INSTRUCTIONS FOR THE TASK => A single number is the answer here: the count of lines in the records below in which the word "Mockup" appears.

DATA IN THIS EXERCISE =>
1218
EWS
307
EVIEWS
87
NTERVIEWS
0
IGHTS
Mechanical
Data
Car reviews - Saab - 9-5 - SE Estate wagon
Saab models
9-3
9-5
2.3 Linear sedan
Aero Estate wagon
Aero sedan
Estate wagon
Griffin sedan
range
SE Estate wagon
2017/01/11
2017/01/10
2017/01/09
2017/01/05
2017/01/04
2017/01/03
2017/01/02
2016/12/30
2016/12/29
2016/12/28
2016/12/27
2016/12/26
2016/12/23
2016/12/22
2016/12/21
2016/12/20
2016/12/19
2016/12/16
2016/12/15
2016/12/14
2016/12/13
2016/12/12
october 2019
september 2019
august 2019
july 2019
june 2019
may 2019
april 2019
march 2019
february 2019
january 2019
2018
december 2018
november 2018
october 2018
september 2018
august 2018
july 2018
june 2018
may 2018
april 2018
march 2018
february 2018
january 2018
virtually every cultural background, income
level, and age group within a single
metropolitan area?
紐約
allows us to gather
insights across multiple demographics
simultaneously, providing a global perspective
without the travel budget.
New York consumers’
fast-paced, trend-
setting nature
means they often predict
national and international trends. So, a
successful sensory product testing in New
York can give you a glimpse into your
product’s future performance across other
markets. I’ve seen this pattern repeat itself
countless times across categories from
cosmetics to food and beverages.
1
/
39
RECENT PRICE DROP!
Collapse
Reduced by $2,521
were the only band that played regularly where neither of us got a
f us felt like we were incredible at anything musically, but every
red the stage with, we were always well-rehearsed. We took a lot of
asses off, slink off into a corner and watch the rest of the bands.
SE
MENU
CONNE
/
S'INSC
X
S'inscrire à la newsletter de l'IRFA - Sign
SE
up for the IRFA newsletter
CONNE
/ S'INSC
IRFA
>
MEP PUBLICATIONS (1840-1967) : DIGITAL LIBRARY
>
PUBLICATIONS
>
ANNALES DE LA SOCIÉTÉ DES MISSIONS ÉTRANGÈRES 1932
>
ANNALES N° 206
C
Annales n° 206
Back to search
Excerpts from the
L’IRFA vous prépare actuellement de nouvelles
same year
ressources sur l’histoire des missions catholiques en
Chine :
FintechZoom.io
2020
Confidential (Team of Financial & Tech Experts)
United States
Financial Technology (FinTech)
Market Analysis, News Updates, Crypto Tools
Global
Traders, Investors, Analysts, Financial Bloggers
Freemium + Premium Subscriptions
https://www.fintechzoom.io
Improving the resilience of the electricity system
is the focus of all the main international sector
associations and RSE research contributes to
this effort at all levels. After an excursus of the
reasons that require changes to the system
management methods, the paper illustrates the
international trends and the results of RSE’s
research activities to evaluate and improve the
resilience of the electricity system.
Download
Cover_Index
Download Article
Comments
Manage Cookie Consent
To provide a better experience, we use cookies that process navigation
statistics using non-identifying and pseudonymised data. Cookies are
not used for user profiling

---

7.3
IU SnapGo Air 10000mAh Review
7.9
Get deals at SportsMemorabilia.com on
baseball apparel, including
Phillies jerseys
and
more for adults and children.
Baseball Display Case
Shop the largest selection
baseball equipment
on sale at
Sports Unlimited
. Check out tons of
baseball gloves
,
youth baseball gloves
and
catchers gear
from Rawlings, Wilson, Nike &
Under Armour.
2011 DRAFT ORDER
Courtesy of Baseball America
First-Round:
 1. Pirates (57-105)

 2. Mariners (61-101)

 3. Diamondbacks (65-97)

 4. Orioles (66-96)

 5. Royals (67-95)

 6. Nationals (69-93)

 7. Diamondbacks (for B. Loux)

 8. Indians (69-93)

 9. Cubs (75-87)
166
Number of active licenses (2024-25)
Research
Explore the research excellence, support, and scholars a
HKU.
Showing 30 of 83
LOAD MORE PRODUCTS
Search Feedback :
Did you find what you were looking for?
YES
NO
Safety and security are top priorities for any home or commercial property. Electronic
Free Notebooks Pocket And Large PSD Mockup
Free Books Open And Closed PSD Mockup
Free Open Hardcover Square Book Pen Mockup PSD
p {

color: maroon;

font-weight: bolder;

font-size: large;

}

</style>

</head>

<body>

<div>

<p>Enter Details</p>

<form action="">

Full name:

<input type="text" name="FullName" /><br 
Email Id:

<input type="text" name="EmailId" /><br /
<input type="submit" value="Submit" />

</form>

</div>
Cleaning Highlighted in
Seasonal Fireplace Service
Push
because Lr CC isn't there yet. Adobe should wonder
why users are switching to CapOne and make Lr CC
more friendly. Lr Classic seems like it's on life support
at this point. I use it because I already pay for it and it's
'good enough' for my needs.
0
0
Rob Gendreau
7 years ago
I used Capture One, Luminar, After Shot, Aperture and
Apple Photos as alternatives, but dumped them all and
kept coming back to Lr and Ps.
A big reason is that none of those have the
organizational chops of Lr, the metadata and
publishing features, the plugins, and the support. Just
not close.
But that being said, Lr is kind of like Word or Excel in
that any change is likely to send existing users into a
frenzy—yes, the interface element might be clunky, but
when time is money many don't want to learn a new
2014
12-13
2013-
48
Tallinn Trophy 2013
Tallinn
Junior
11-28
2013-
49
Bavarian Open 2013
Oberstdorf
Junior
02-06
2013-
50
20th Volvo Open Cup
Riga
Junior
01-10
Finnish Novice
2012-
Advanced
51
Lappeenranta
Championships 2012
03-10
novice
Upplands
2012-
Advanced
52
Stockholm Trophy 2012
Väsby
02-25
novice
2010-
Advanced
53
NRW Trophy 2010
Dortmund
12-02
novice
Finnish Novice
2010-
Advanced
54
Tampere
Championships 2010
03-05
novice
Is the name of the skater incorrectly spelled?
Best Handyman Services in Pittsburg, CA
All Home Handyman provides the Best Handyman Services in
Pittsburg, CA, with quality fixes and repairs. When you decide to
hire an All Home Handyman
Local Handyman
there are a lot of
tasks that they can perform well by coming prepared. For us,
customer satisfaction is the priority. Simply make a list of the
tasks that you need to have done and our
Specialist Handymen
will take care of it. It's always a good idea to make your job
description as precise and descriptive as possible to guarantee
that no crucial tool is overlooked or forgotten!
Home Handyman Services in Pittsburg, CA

RESPONSE => 3